A zinc finger-dependent, PRDM13-driven mechanism regulates retinal progenitor cell fate from mouse embryonic stem cells via WNT signaling

The transcriptional regulation underlying eye field (retinal primordium) development requires precise control, yet the mechanisms guiding lineage-specific differentiation within the central nervous system (CNS) remain incompletely understood. Using neuroectoderm (NE) organoids derived from mouse embryonic stem cells, we investigate the role of PRDM13 in eye field specification. We demonstrate that Prdm13 expression inhibits RX+ eye field fate but permits non-eye field NE differentiation, an effect dependent on its first and second zinc finger domains. Prdm13 activates the WNT/β-catenin signaling pathway during differentiation, leading to downregulation of key transcription factors crucial for establishing the eye field.
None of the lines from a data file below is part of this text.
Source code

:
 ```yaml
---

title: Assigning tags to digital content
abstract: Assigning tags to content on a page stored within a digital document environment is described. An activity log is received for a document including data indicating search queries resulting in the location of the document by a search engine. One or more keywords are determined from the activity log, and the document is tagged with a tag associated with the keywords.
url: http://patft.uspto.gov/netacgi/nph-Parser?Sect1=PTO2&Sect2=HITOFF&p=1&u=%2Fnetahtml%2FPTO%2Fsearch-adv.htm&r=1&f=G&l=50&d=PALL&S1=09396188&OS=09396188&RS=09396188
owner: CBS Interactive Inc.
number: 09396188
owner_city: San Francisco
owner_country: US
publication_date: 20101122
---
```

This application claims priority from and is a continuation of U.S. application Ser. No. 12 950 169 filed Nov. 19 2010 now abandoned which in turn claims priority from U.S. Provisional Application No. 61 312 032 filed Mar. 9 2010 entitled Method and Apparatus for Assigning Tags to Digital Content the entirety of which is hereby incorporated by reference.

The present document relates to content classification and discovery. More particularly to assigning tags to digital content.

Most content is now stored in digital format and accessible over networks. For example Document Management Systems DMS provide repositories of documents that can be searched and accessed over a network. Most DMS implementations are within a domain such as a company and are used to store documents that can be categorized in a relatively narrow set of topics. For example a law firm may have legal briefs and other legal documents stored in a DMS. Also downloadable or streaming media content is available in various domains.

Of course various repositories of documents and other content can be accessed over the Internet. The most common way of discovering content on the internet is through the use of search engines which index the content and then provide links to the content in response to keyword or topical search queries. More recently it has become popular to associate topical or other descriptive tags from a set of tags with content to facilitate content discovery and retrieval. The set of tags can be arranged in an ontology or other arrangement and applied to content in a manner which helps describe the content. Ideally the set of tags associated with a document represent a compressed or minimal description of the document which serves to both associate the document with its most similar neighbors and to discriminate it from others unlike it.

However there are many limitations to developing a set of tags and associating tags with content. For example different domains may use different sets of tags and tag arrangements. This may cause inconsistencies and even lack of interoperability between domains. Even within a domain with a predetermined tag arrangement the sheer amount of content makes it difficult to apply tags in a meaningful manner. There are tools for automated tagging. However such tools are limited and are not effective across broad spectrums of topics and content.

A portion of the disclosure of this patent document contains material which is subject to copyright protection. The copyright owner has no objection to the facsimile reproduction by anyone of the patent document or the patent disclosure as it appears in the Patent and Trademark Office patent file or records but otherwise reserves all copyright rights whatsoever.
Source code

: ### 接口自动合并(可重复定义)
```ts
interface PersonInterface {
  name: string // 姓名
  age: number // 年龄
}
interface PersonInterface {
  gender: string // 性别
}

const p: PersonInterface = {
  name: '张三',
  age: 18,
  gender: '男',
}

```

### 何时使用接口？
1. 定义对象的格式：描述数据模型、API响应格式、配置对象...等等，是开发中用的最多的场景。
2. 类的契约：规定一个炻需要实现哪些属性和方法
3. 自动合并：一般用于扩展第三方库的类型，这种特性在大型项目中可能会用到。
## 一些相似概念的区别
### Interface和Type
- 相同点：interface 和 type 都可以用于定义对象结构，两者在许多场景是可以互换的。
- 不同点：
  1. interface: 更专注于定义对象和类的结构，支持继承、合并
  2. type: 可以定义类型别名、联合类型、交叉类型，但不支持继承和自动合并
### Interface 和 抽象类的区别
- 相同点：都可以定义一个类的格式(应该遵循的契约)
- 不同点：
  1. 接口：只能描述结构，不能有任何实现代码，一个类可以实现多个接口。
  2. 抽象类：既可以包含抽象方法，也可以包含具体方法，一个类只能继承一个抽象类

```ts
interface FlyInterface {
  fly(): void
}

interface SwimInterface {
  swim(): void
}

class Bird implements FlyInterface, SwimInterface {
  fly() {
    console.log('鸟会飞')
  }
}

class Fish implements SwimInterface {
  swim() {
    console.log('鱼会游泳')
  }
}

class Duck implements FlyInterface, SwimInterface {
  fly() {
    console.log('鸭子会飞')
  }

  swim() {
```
Pharmacological inhibition of WNT signaling abolishes PRDM13-mediated suppression, restoring RX+ eye field differentiation. Our work reveals a previously undescribed PRDM13-WNT signaling axis that regulates lineage-specific neural differentiation of embryonic stem cells. RNA-seq profiling of day 6 mouse eye field/retinal progenitor organoids harboring Dox inducible FLAG-PRDM13 were treated with or without Dox.